• _DATA SECTION_:
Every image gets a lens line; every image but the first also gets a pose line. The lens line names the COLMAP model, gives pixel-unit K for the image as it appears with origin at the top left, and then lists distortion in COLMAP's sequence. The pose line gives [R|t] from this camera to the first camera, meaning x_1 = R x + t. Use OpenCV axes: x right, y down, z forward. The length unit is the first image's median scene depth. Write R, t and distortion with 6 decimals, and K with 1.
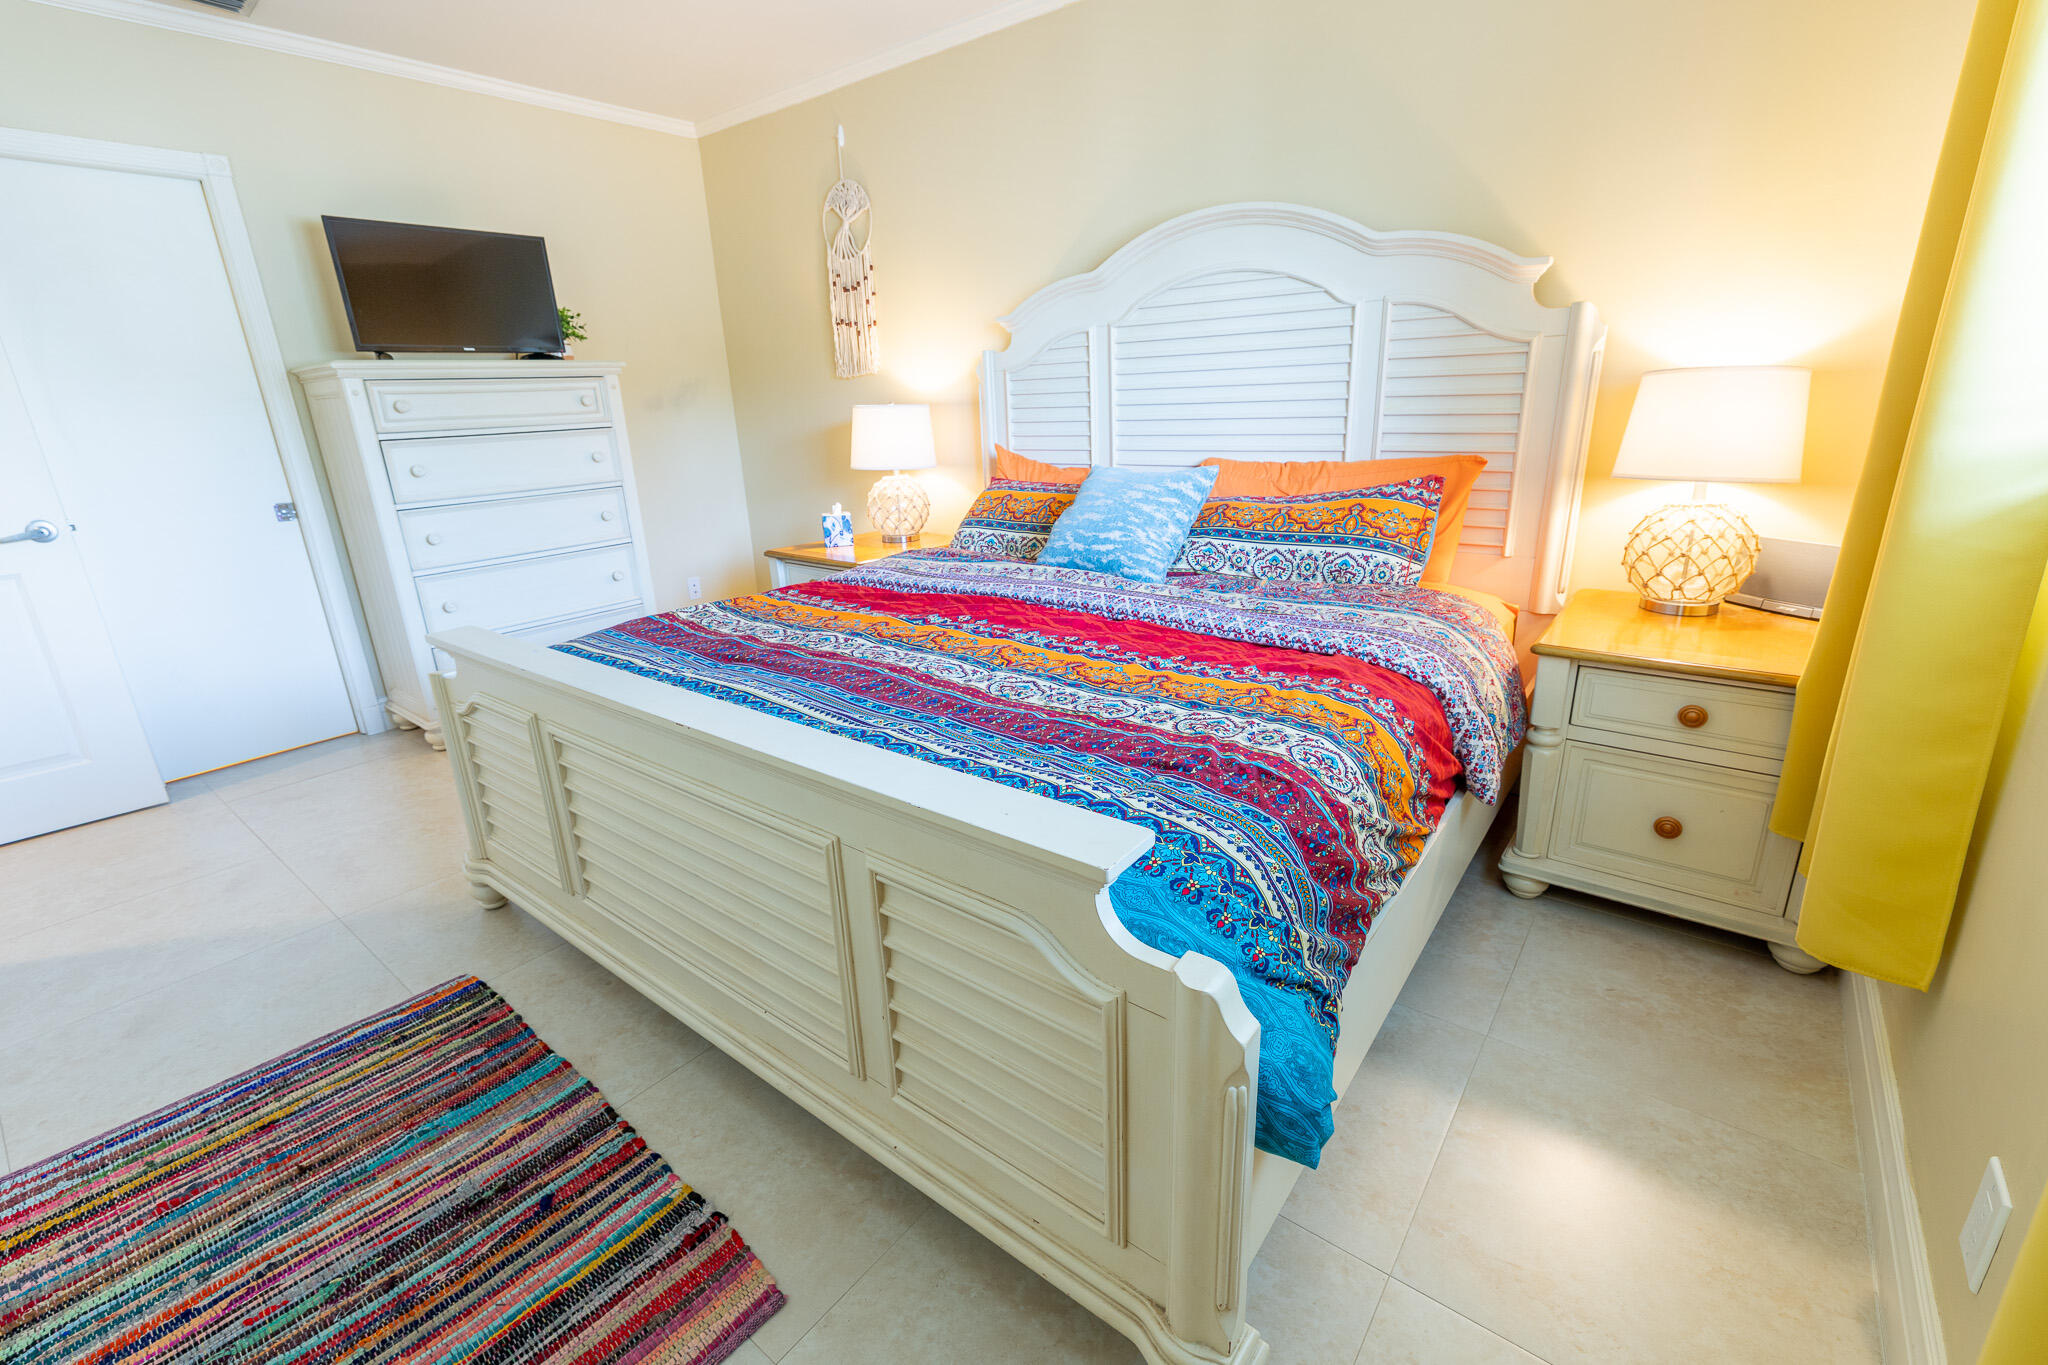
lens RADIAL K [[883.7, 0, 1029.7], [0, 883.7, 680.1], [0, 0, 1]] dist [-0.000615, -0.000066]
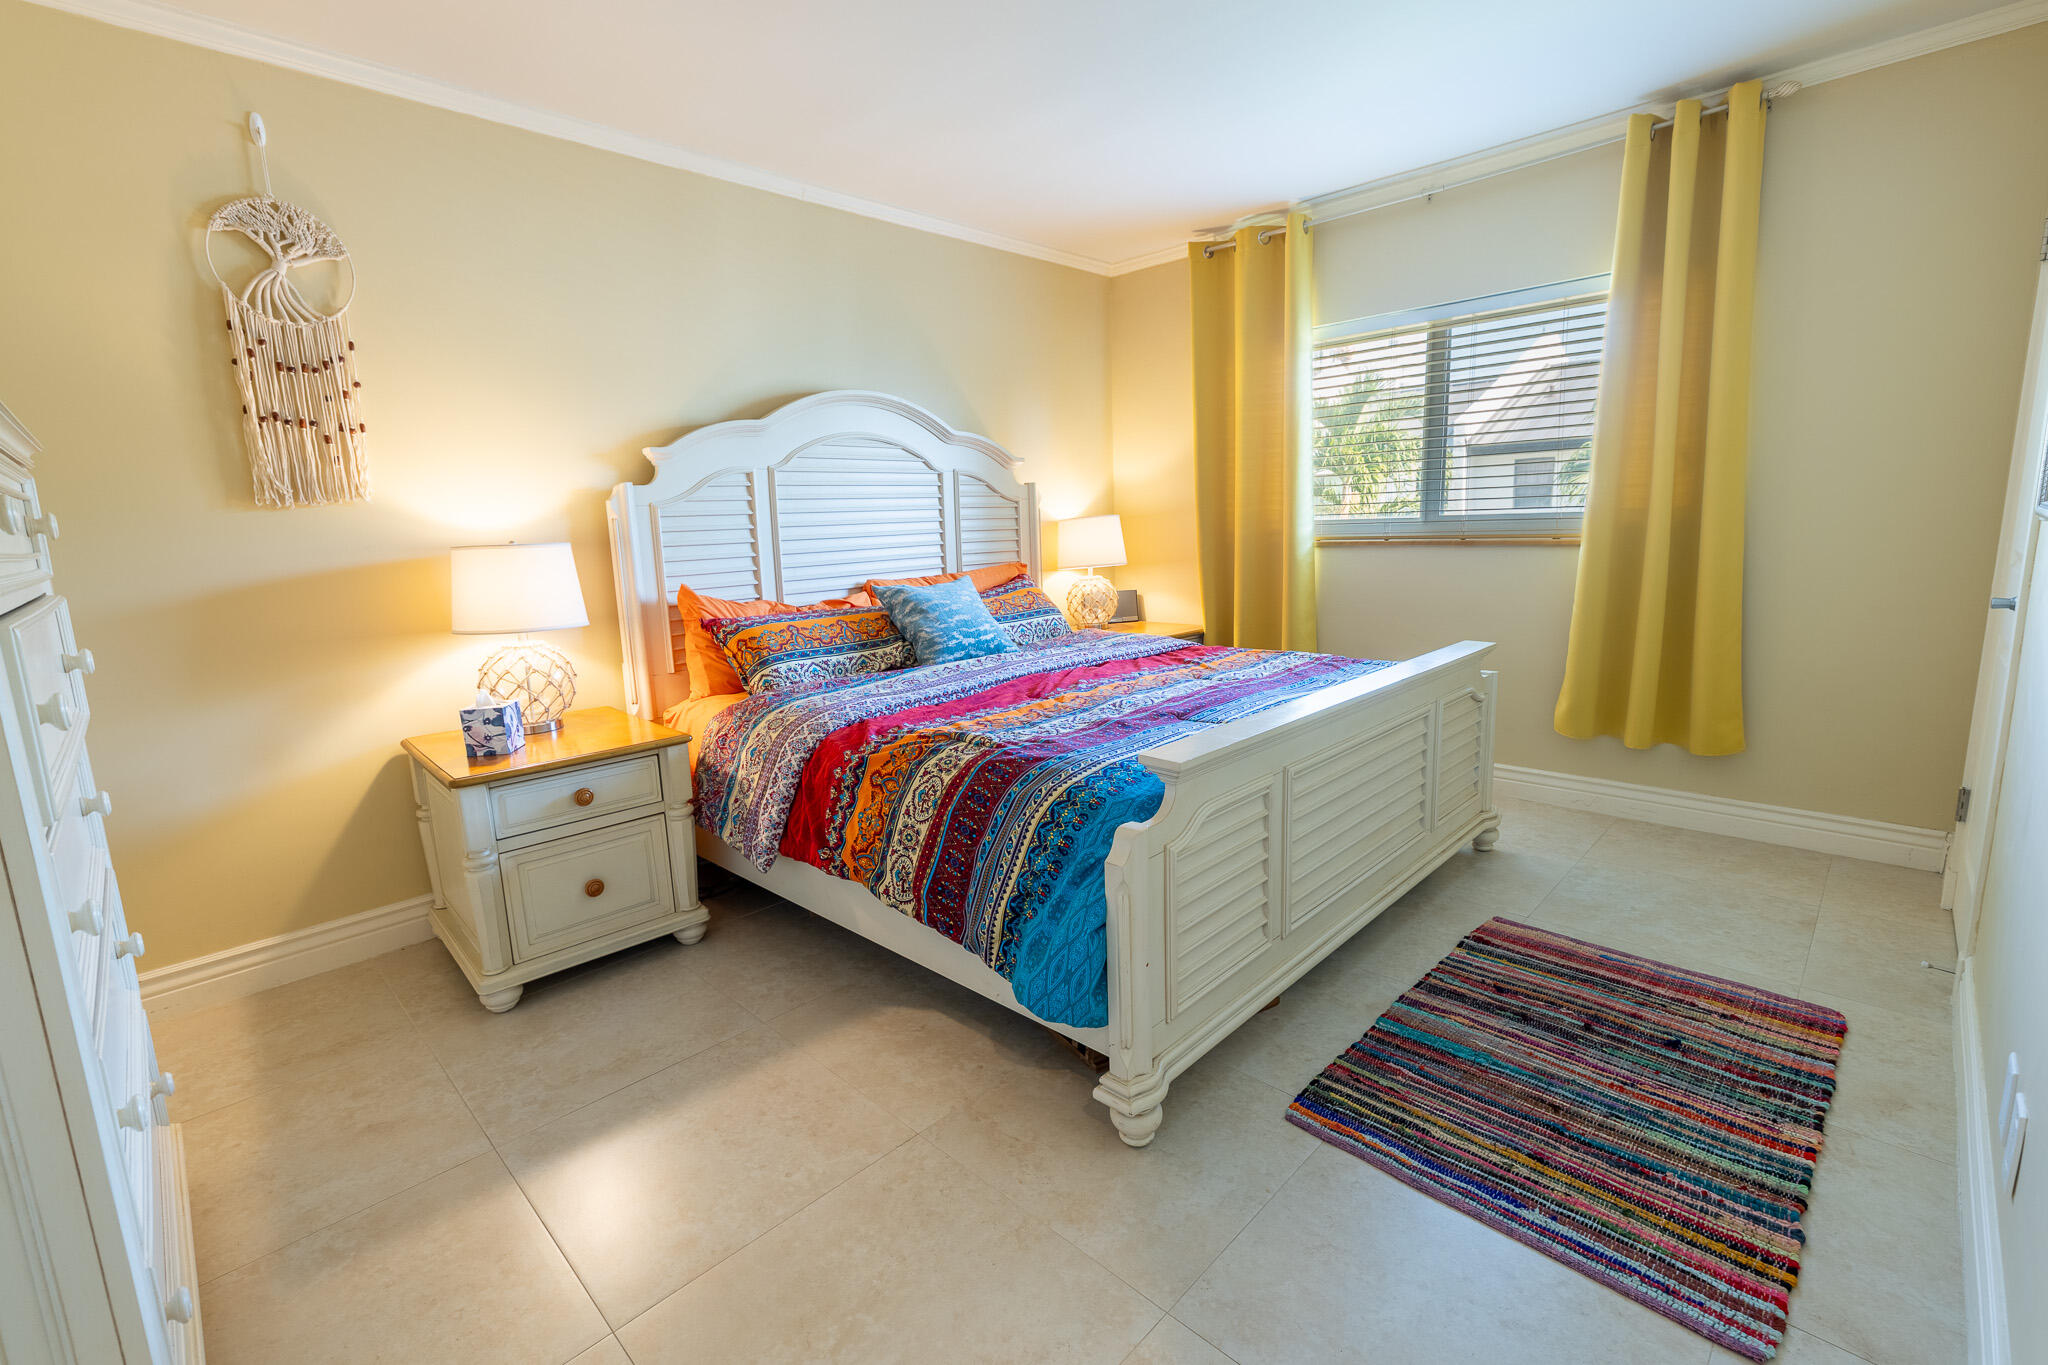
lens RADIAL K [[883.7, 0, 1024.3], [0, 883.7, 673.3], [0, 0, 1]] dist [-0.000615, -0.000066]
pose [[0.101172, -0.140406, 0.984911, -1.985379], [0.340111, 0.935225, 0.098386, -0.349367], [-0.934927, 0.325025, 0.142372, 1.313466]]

• _EXERCISE_:
Retype the listing exactly. Leave the pictures out.

• _ANSWER TO THIS EXERCISE_:
Every image gets a lens line; every image but the first also gets a pose line. The lens line names the COLMAP model, gives pixel-unit K for the image as it appears with origin at the top left, and then lists distortion in COLMAP's sequence. The pose line gives [R|t] from this camera to the first camera, meaning x_1 = R x + t. Use OpenCV axes: x right, y down, z forward. The length unit is the first image's median scene depth. Write R, t and distortion with 6 decimals, and K with 1.
lens RADIAL K [[883.7, 0, 1029.7], [0, 883.7, 680.1], [0, 0, 1]] dist [-0.000615, -0.000066]
lens RADIAL K [[883.7, 0, 1024.3], [0, 883.7, 673.3], [0, 0, 1]] dist [-0.000615, -0.000066]
pose [[0.101172, -0.140406, 0.984911, -1.985379], [0.340111, 0.935225, 0.098386, -0.349367], [-0.934927, 0.325025, 0.142372, 1.313466]]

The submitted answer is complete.